• [Task to carry out] Copy all of the following lines word for word, leaving out the picture markers.

*** Recorded information Section Begins ***

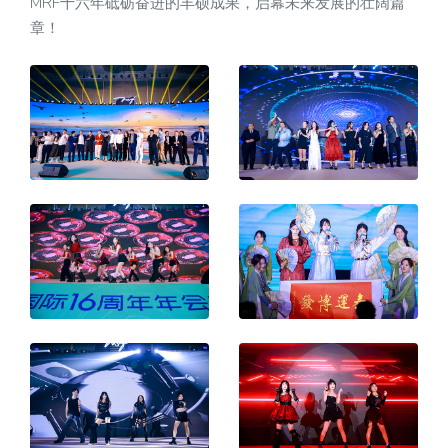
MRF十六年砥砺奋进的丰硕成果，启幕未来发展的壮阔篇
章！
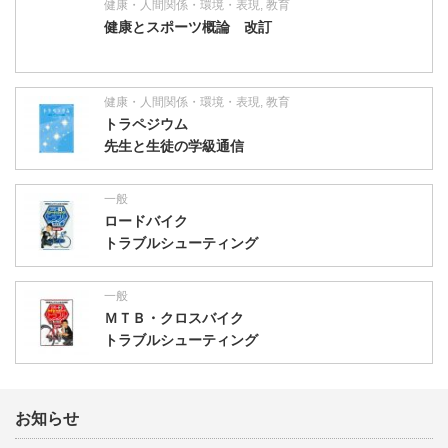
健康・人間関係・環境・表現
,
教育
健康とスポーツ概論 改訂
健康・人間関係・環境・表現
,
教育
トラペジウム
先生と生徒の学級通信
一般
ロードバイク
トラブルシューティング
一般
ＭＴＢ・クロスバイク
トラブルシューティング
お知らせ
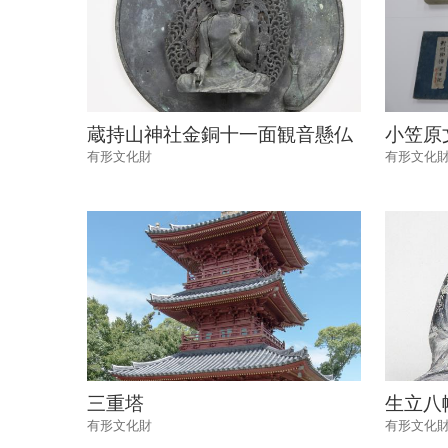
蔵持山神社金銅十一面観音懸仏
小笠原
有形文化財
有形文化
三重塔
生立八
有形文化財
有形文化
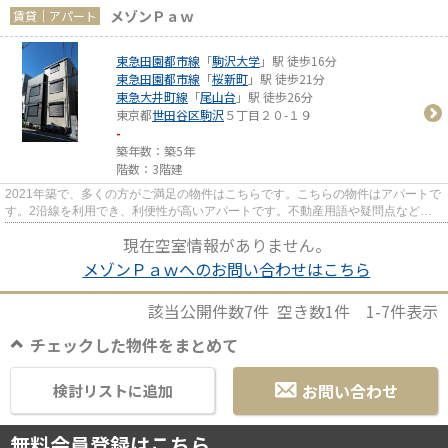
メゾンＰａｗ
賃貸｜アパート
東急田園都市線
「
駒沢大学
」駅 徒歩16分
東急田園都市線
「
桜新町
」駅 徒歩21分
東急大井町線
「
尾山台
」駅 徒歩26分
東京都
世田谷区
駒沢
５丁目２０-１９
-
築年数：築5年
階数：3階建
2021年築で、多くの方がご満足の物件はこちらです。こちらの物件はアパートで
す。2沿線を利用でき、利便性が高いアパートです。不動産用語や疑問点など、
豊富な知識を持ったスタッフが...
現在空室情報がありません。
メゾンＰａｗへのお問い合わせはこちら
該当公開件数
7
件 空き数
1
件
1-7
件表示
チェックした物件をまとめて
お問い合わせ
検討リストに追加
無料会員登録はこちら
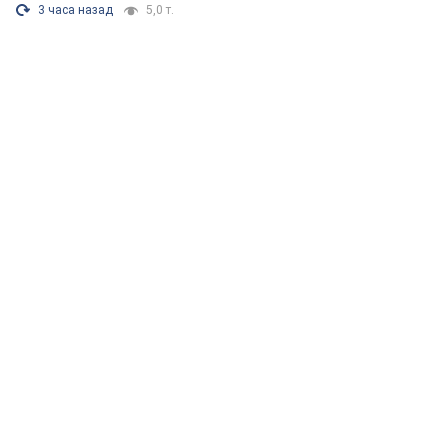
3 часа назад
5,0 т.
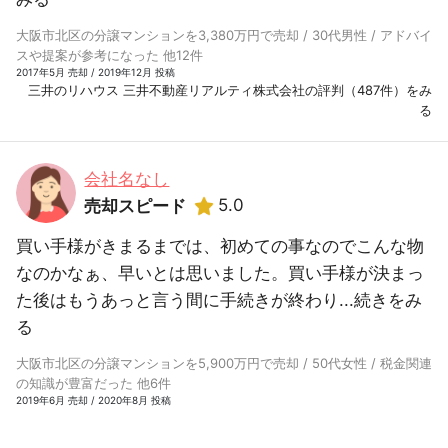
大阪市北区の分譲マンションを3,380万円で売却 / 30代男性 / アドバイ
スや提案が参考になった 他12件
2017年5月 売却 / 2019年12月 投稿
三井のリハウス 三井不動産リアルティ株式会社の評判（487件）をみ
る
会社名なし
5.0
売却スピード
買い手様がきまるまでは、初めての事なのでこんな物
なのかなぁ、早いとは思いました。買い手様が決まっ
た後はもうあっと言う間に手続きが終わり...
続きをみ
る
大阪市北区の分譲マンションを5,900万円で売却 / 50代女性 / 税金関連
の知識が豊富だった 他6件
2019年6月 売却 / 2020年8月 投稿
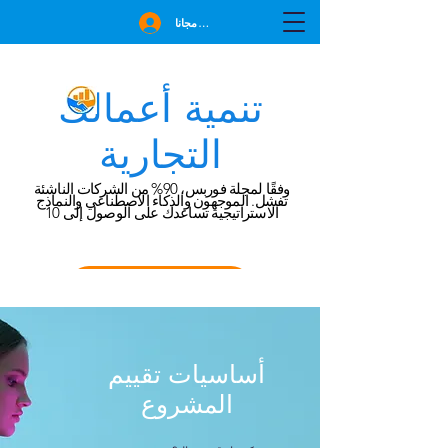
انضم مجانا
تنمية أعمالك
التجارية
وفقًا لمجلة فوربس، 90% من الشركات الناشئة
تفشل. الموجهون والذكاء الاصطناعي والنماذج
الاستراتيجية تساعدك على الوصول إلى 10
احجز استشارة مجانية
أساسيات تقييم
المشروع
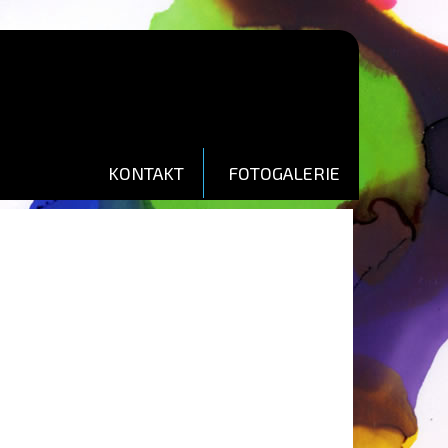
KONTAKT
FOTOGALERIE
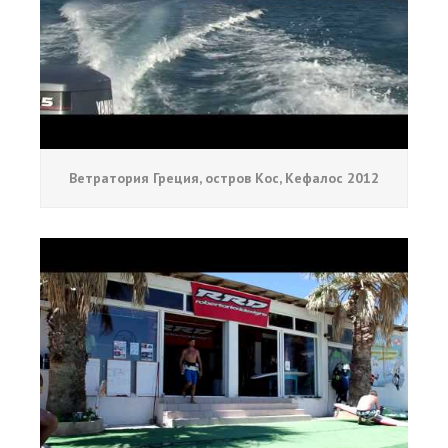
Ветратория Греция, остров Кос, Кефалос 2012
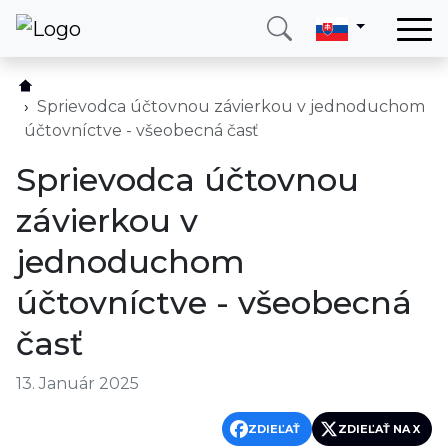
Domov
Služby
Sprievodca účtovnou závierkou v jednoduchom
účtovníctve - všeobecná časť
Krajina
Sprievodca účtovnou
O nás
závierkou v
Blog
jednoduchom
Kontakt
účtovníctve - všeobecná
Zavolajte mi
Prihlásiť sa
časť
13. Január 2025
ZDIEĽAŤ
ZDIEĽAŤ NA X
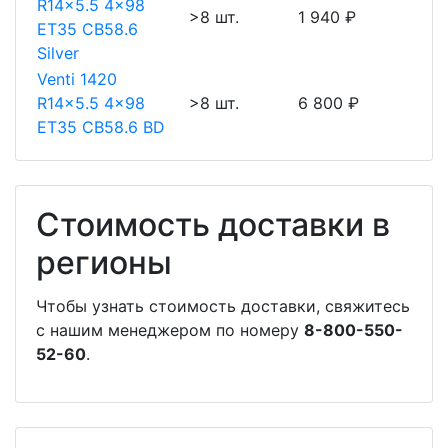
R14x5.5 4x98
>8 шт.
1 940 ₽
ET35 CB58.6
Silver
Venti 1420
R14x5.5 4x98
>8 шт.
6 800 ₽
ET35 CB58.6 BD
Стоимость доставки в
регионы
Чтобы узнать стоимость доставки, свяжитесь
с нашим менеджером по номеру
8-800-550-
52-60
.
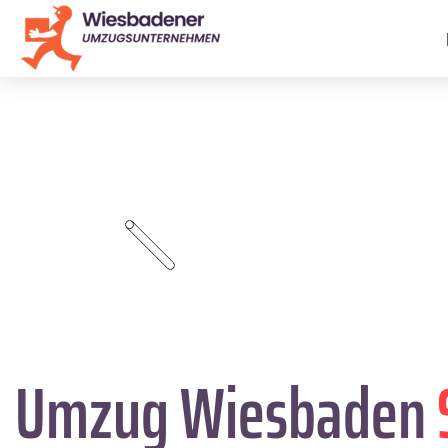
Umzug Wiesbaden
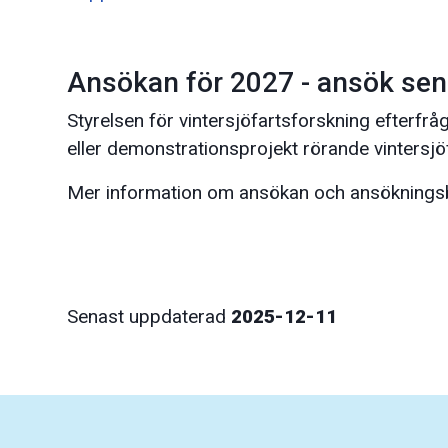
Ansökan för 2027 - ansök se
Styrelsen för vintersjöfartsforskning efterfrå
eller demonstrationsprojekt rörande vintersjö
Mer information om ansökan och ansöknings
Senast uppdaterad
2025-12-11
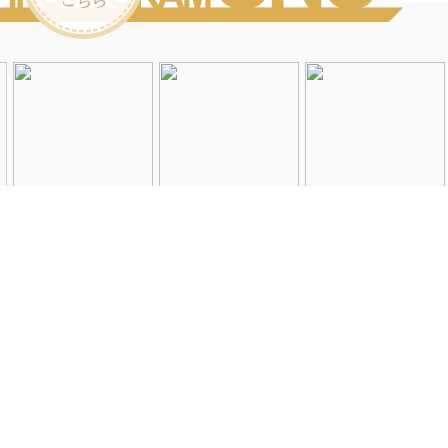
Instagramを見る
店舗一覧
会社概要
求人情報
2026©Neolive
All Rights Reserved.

*** Recorded information Section Ends ***

• [Result below]
MRF十六年砥砺奋进的丰硕成果，启幕未来发展的壮阔篇
章！
健康・人間関係・環境・表現
,
教育
健康とスポーツ概論 改訂
健康・人間関係・環境・表現
,
教育
トラペジウム
先生と生徒の学級通信
一般
ロードバイク
トラブルシューティング
一般
ＭＴＢ・クロスバイク
トラブルシューティング
お知らせ
蔵持山神社金銅十一面観音懸仏
小笠原
有形文化財
有形文化
三重塔
生立八
有形文化財
有形文化
メゾンＰａｗ
賃貸｜アパート
東急田園都市線
「
駒沢大学
」駅 徒歩16分
東急田園都市線
「
桜新町
」駅 徒歩21分
東急大井町線
「
尾山台
」駅 徒歩26分
東京都
世田谷区
駒沢
５丁目２０-１９
-
築年数：築5年
階数：3階建
2021年築で、多くの方がご満足の物件はこちらです。こちらの物件はアパートで
す。2沿線を利用でき、利便性が高いアパートです。不動産用語や疑問点など、
豊富な知識を持ったスタッフが...
現在空室情報がありません。
メゾンＰａｗへのお問い合わせはこちら
該当公開件数
7
件 空き数
1
件
1-7
件表示
チェックした物件をまとめて
お問い合わせ
検討リストに追加
無料会員登録はこちら
3 часа назад
5,0 т.
大阪市北区の分譲マンションを3,380万円で売却 / 30代男性 / アドバイ
スや提案が参考になった 他12件
2017年5月 売却 / 2019年12月 投稿
三井のリハウス 三井不動産リアルティ株式会社の評判（487件）をみ
る
会社名なし
5.0
売却スピード
買い手様がきまるまでは、初めての事なのでこんな物
なのかなぁ、早いとは思いました。買い手様が決まっ
た後はもうあっと言う間に手続きが終わり...
続きをみ
る
大阪市北区の分譲マンションを5,900万円で売却 / 50代女性 / 税金関連
の知識が豊富だった 他6件
2019年6月 売却 / 2020年8月 投稿
انضم مجانا
تنمية أعمالك
التجارية
وفقًا لمجلة فوربس، 90% من الشركات الناشئة
تفشل. الموجهون والذكاء الاصطناعي والنماذج
الاستراتيجية تساعدك على الوصول إلى 10
احجز استشارة مجانية
أساسيات تقييم
المشروع
KONTAKT
FOTOGALERIE
Ветратория Греция, остров Кос, Кефалос 2012
Domov
Služby
Sprievodca účtovnou závierkou v jednoduchom
účtovníctve - všeobecná časť
Krajina
Sprievodca účtovnou
O nás
závierkou v
Blog
jednoduchom
Kontakt
účtovníctve - všeobecná
Zavolajte mi
Prihlásiť sa
časť
13. Január 2025
ZDIEĽAŤ
ZDIEĽAŤ NA X
R14x5.5 4x98
>8 шт.
1 940 ₽
ET35 CB58.6
Silver
Venti 1420
R14x5.5 4x98
>8 шт.
6 800 ₽
ET35 CB58.6 BD
Стоимость доставки в
регионы
Чтобы узнать стоимость доставки, свяжитесь
с нашим менеджером по номеру
8-800-550-
52-60
.
Umzug Wiesbaden
Ansökan för 2027 - ansök se
Styrelsen för vintersjöfartsforskning efterfrå
eller demonstrationsprojekt rörande vintersjö
Mer information om ansökan och ansöknings
Senast uppdaterad
2025-12-11
Instagramを見る
店舗一覧
会社概要
求人情報
2026©Neolive
All Rights Reserved.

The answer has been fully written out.